#### [DOCUMENT EXCERPT]
James Nisbet Commentary - John 17:4 - 17:4

Online Resource Library

Commentary Index | Return to PrayerRequest.com | Download

James Nisbet Commentary - John 17:4 - 17:4


(Show All Books | Show All Chapters)

This Chapter Verse Commentaries:

THE WORK OF LIFE

‘I have glorified Thee on the earth: I have finished the work which Thou gavest Me to do.’

Joh_17:4

If we might each choose his own epitaph, who would not choose this if he could? It is plain that before we can say to God that our work is finished we must be able to say it is begun; we must be clear that we have such a work.

I. What, then, is our work?—Undoubtedly it has many parts, and the details are peculiar to each, but, speaking broadly, we may distinguish certain universal elements in it.

(a) First, we may say that our work here is the formation of our character.

(b) We have also each our share in the making of others; and it is perhaps true that while we must keep a clear eye open to our besetting faults, we cure them best in the course of that other work which is not so self-conscious. Such work for others we all have.

#### [WORK INSTRUCTION A]
Answer these questions about the commentary on John 17:4:
(i) What heading stands directly above the quoted verse?
(ii) Under point (a), what does the commentary say our work here is?
(iii) Under point (b), in the course of what kind of work does the commentary say we best cure our besetting faults?
#### [WORK INSTRUCTION B]
List every navigation link named in the header of the commentary on John 17:4, including those in parentheses.
#### [WORK INSTRUCTION C]
Copy the part of the commentary on John 17:4 that opens with the words containing "THE WORK OF" and closes with "of our character.".
The material that follows has no connection to the commentary on John 17:4.

#### [STUDY MATERIAL]
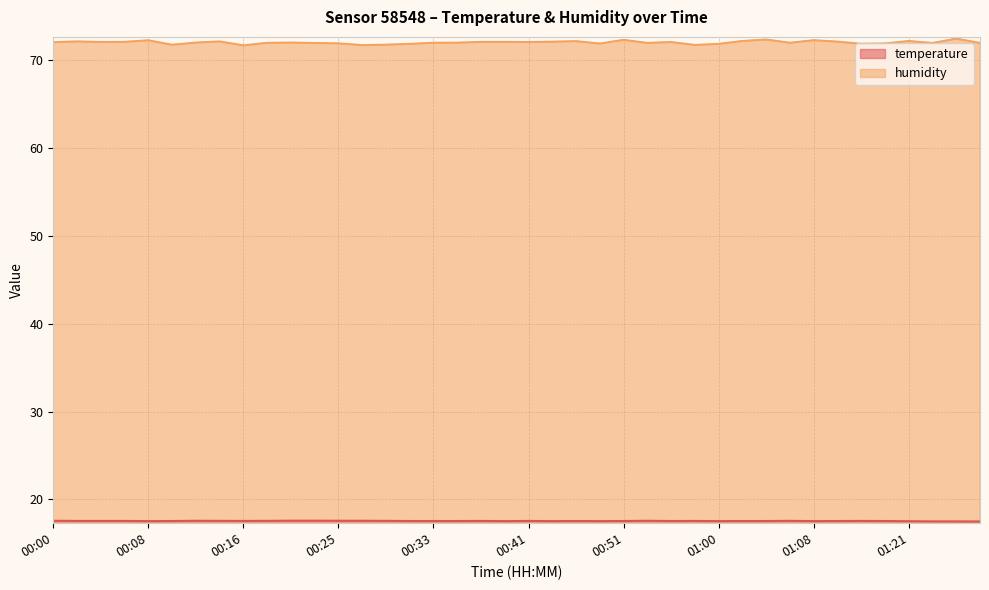

True or false: humidity has a value of 114.3 at 00:58.

False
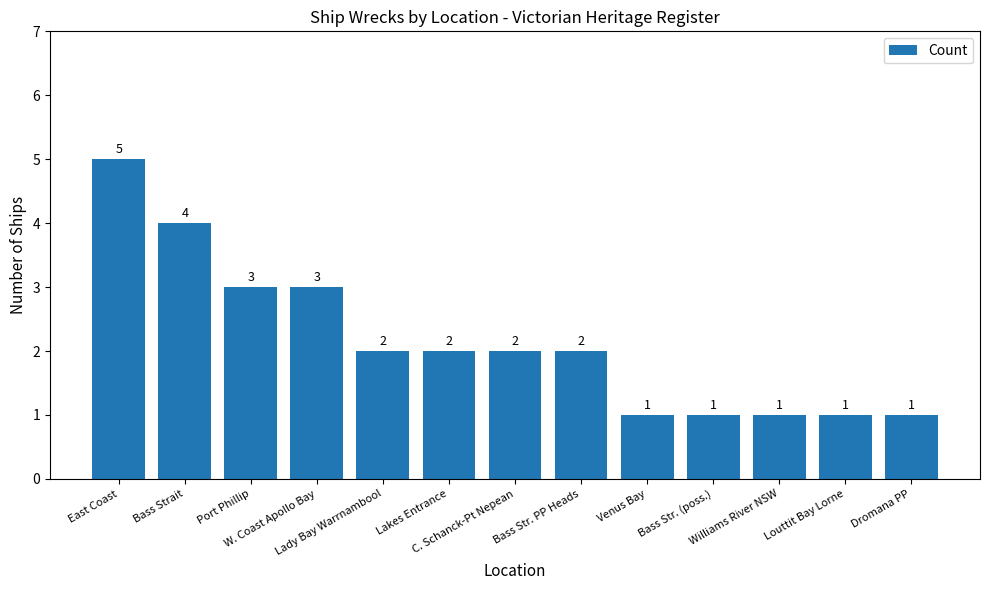

How many values are between 1 and 3?

11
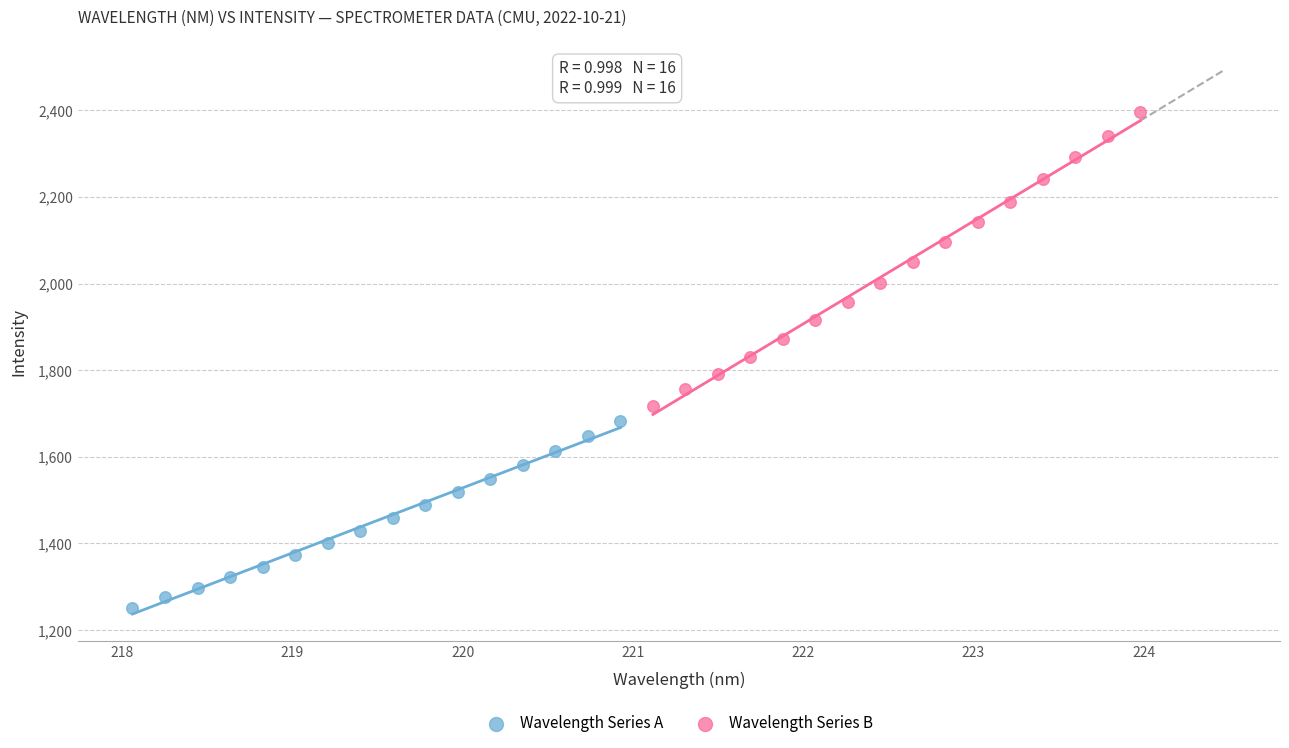

Which series contains the lowest Y value?

Wavelength Series A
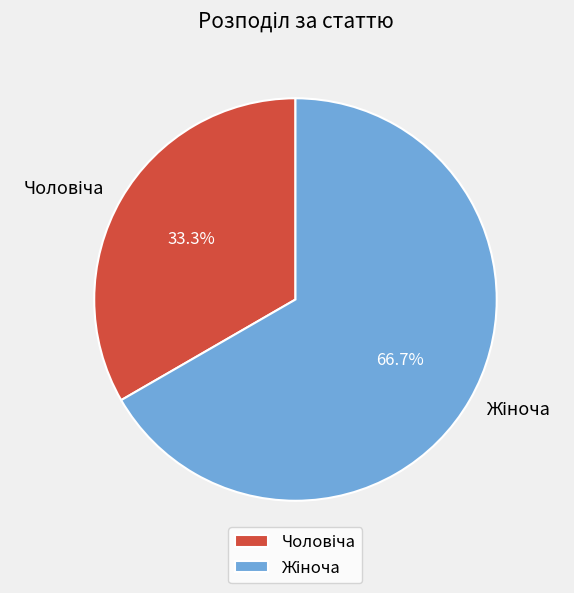

How many segments does this pie chart have?

2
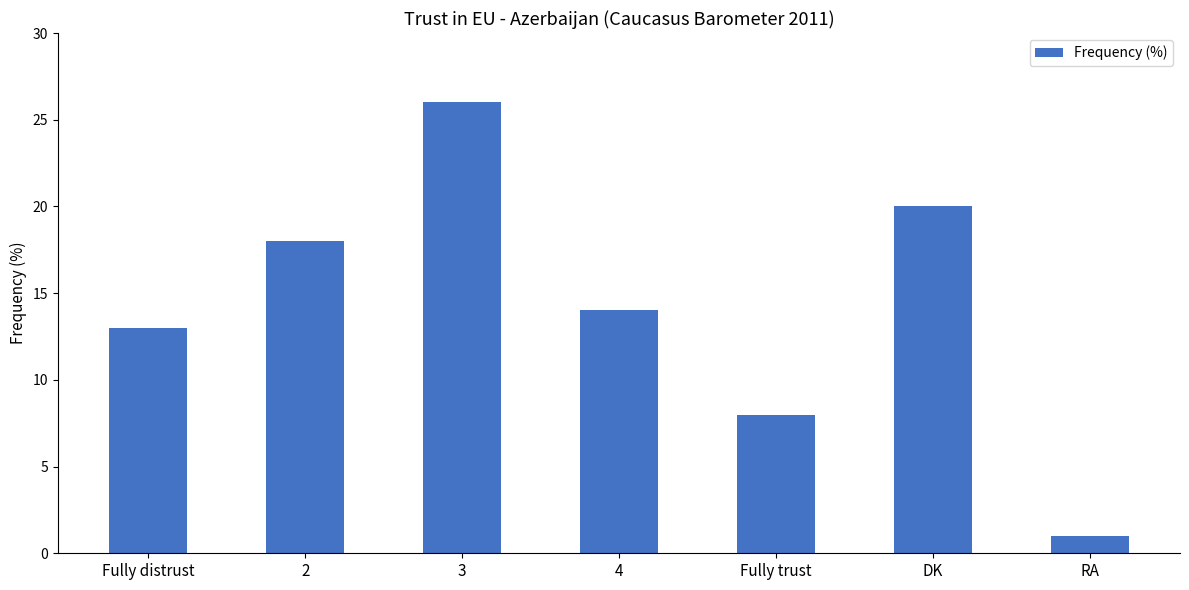

What position from the left is 4?

4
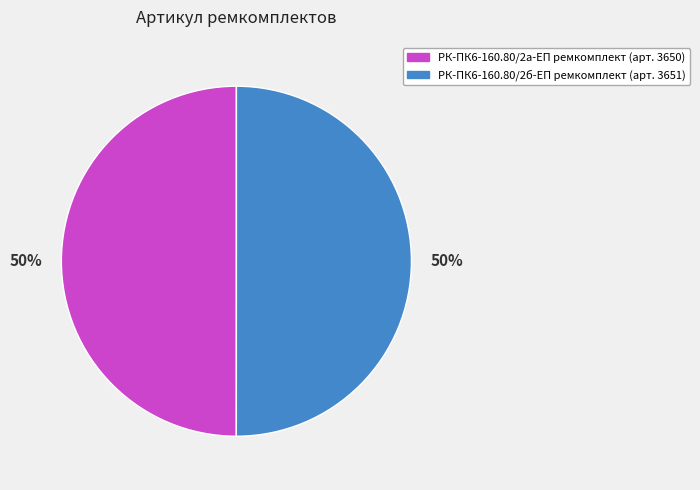

Count the number of slices in the pie.

2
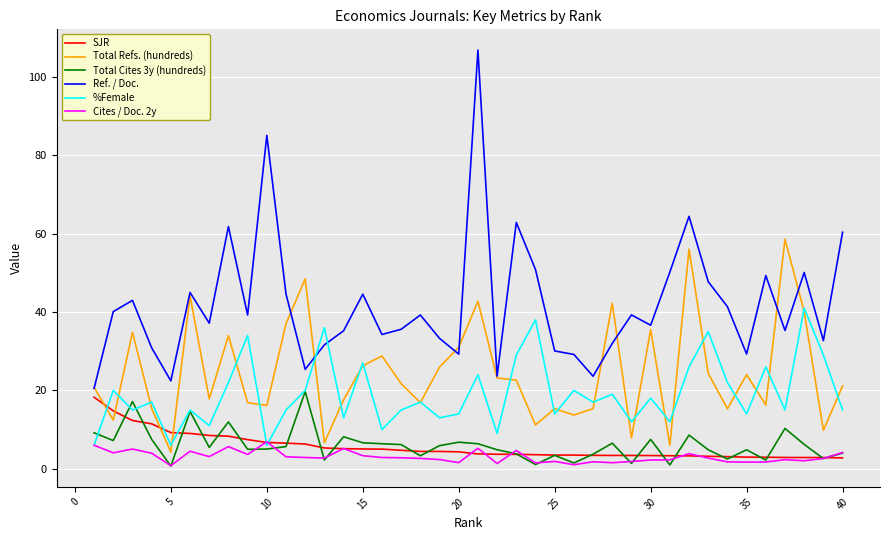

What is the greatest value displayed?

106.8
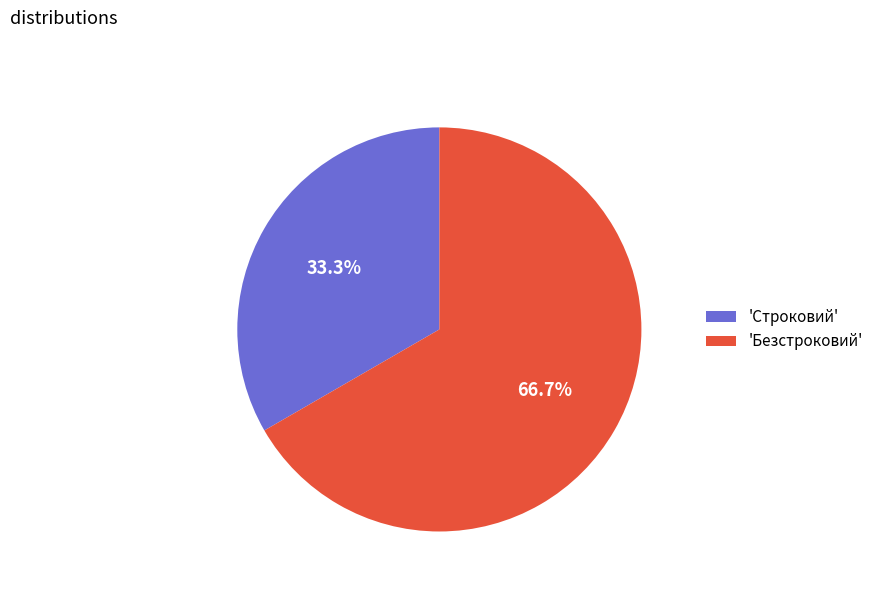

What is the largest slice in the pie chart?

'Безстроковий'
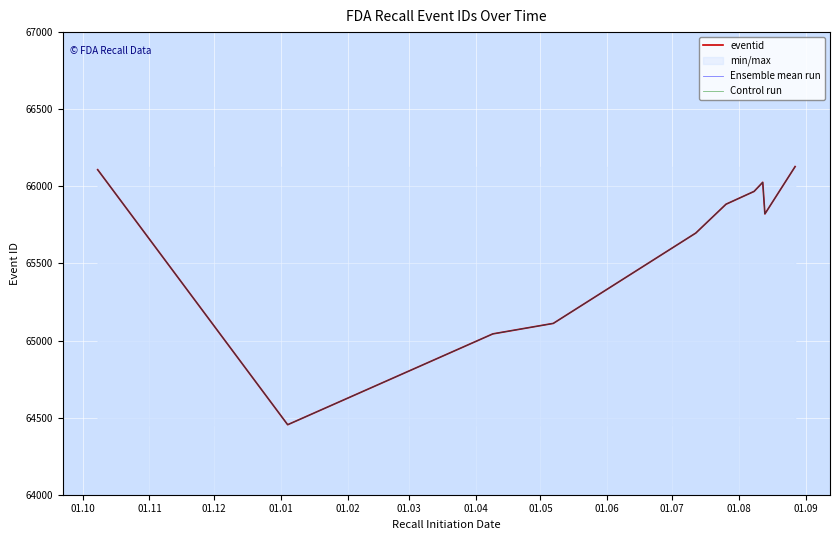

At 01.01, list the series in order from smallest to largest.

eventid, Ensemble mean run, Control run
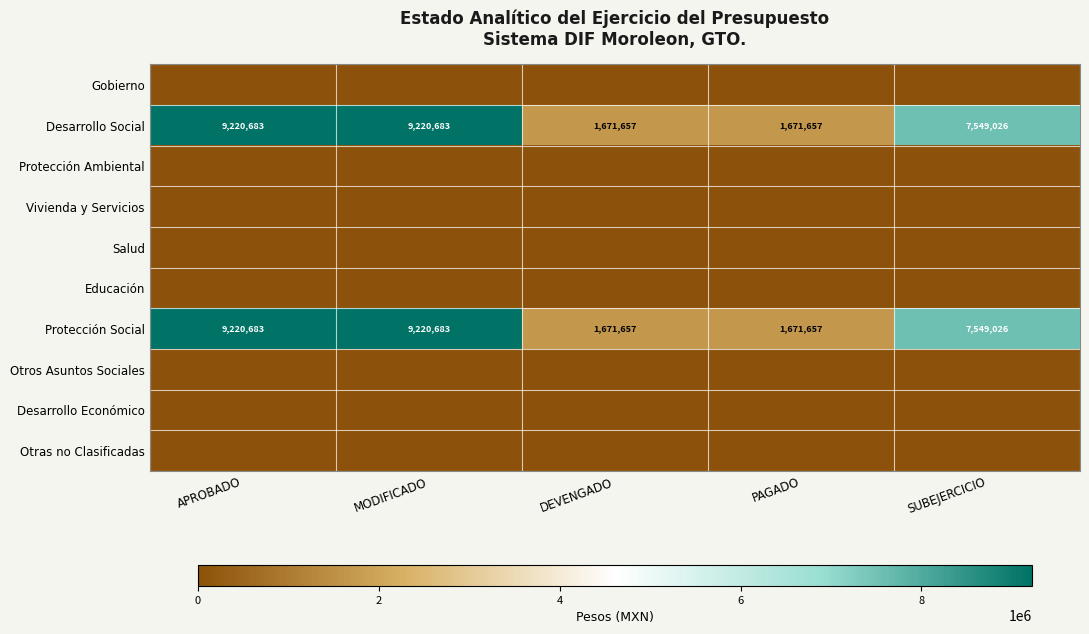

What is the difference between the maximum and minimum values in the Protección Social series?

7549026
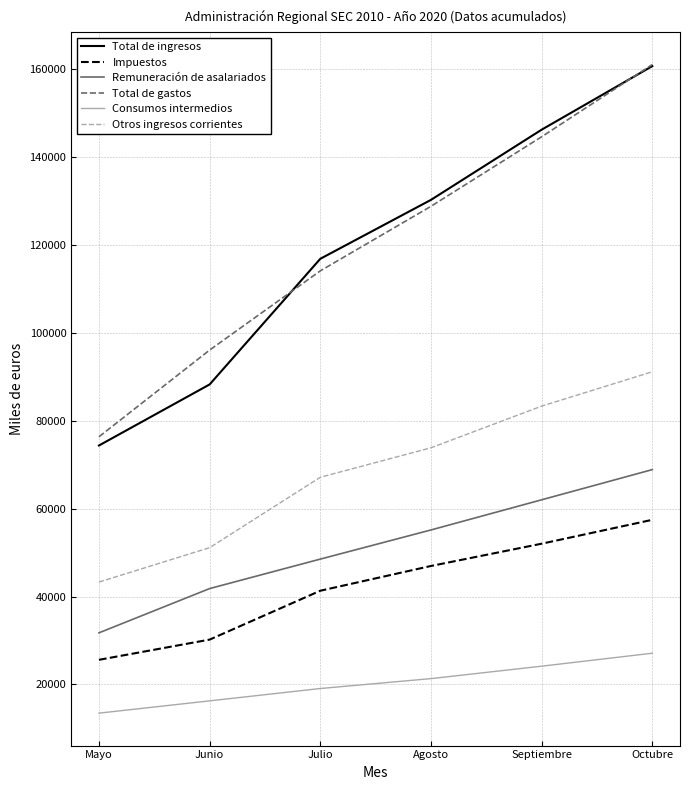

Which series has the widest spread of values?

Total de ingresos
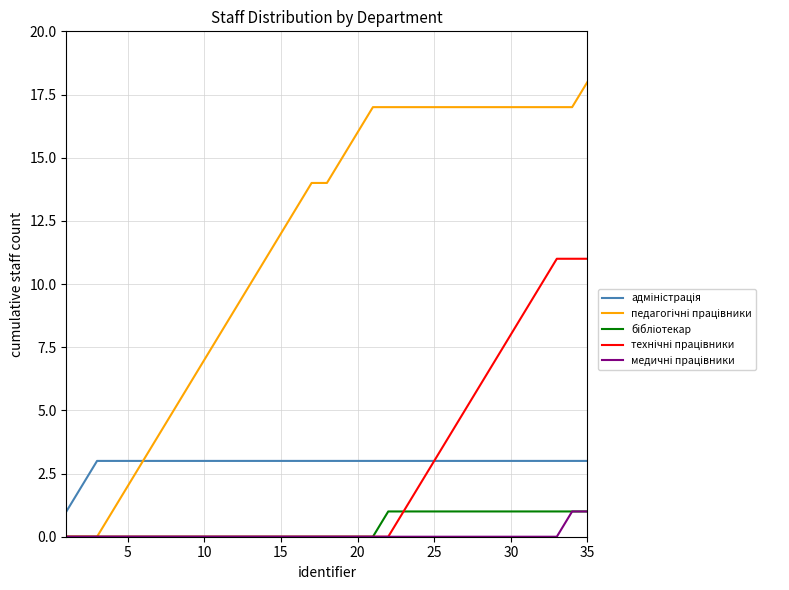

What is the greatest value displayed?

18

#### [WRITTEN ANSWER A]
(i) THE WORK OF LIFE
(ii) The formation of our character.
(iii) Work for others, which is not so self-conscious.

#### [WRITTEN ANSWER B]
Commentary Index
Return to PrayerRequest.com
Download
Show All Books
Show All Chapters

#### [WRITTEN ANSWER C]
THE WORK OF LIFE

‘I have glorified Thee on the earth: I have finished the work which Thou gavest Me to do.’

Joh_17:4

If we might each choose his own epitaph, who would not choose this if he could? It is plain that before we can say to God that our work is finished we must be able to say it is begun; we must be clear that we have such a work.

I. What, then, is our work?—Undoubtedly it has many parts, and the details are peculiar to each, but, speaking broadly, we may distinguish certain universal elements in it.

(a) First, we may say that our work here is the formation of our character.